To tell you the truth, I found the whole thing pretty depressing.

I was still sitting there when my cell phone rang. I hadn’t even realized it was on. I looked at the display. It was Will.

“Don’t tell me you’re at school,” he said.

“Unfortunately,” I answered.

“Now I’m pissed. My mother called me, but I didn’t believe her. Why didn’t you mention you were coming today? I would have definitely gone to school.”

“Your mom said you were sick.”

“Nothing that major.” He said he’d had an ulcer when he was younger and now he had “this stomach thing” that sometimes acted up, so he’d stayed home. “But I would have shown up for you, Chief. And I’m here now anyway.”

“If you’re not feeling well, shouldn’t you still be at home?”

“I never miss yearbook,” he said. “You don’t either. Where are you? I’ll come get you right now.”

“Sure, Will. I’m in the ladies’. Come on in.”

“Um…you’re not serious?”

“No. I’m not.”

Will laughed. “Right. How about I meet you at yearbook, then? It’s the classroom next door to Weir’s. By the way, you should call your dad to let him know you’re with me.”

“Hey, Will?” I asked.

“What?”

“How come I was going to drop photography?”

“Photography. Photography. Okay, I think you said it was because you thought that the big project was going to take up too much of your time. Also, you didn’t think it was right for your grade to be based on a personal story. I think you thought it left too much to chance. And…that’s it, I think.”

I could tell he was leaving something out. My dad always says to listen for the pauses when you want to know if someone’s hiding something. I asked Will if there was anything else.

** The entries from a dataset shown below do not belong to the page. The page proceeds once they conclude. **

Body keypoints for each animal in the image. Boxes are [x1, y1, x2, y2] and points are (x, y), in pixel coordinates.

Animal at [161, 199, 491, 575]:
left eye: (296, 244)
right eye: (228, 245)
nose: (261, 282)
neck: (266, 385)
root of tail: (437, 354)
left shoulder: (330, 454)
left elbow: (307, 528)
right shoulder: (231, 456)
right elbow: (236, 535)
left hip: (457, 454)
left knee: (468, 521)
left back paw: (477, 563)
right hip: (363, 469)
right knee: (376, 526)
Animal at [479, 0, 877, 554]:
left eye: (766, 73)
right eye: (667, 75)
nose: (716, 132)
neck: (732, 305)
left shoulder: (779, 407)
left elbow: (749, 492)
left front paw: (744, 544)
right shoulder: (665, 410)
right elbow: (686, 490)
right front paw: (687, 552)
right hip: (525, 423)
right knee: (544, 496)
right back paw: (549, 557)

“Well. I’m theorizing here. But the first two years of photography are more technical. Like which cameras to use and lighting and processing and Photoshop. But advanced is more creative, more like what your mom does, if you know what I mean. So maybe that was the problem?”

I didn’t say anything, but it sounded like truth. “I’ll see you upstairs,” I said.

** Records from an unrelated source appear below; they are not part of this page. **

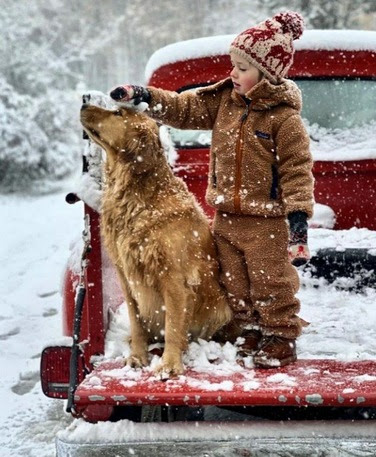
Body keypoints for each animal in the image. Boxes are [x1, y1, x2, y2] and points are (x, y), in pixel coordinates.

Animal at [81, 102, 231, 374]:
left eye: (118, 113)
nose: (84, 103)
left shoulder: (173, 277)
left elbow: (173, 325)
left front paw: (169, 365)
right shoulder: (126, 275)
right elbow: (136, 322)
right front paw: (137, 357)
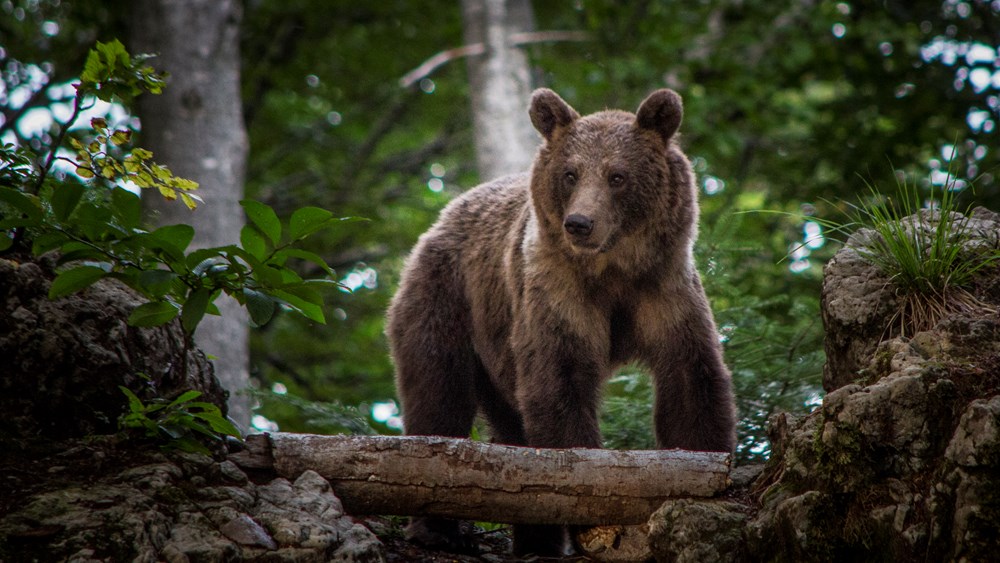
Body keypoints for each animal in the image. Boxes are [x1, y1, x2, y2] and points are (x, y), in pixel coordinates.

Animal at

The staff cheered for me when I entered the room and everyone sang “For She’s a Jolly Good Fellow” and shook my hand and patted me on the back, like I was some kind of hero. Someone held up a camera that turned out to be the camera, and said that I should have my picture taken with my old nemesis. They rounded up yet another camera, and I pretended to be having a fistfight with the camera, which made everyone laugh. I felt a little overwhelmed and maybe even touched, because it was clear how much these people really did like me, as opposed to the ones I had to eat with in the cafeteria.

All that was wonderful, until I started to realize what the actual business of yearbook entailed. It amounted to a succession of group photos, selling advertisements, and going to conferences about (you guessed it) yearbooks. All this required an endless series of meetings and debates. I wondered why in the world it could possibly take so much time, money, and effort to slap two hard covers around a stack of photographs.

The meeting lasted until around seven o’clock at night. There were photos to approve and copy to edit and schedules to arrange. On the way out, I asked Will how many times yearbook met each week. He laughed and said, “You’re joking, right? We meet every day. Some weekends, too.”

I did the math. That amounted to twenty (plus) hours a week of yearbook.

Seven hundred and twenty hours a school year—not including weekends or yearbook conferences.

Any way you looked at it: a hell of a lot of time.

I hoped that I would get my memory back, so that I would remember what I had liked about yearbook in the first place. I didn’t want to let all these nice people down.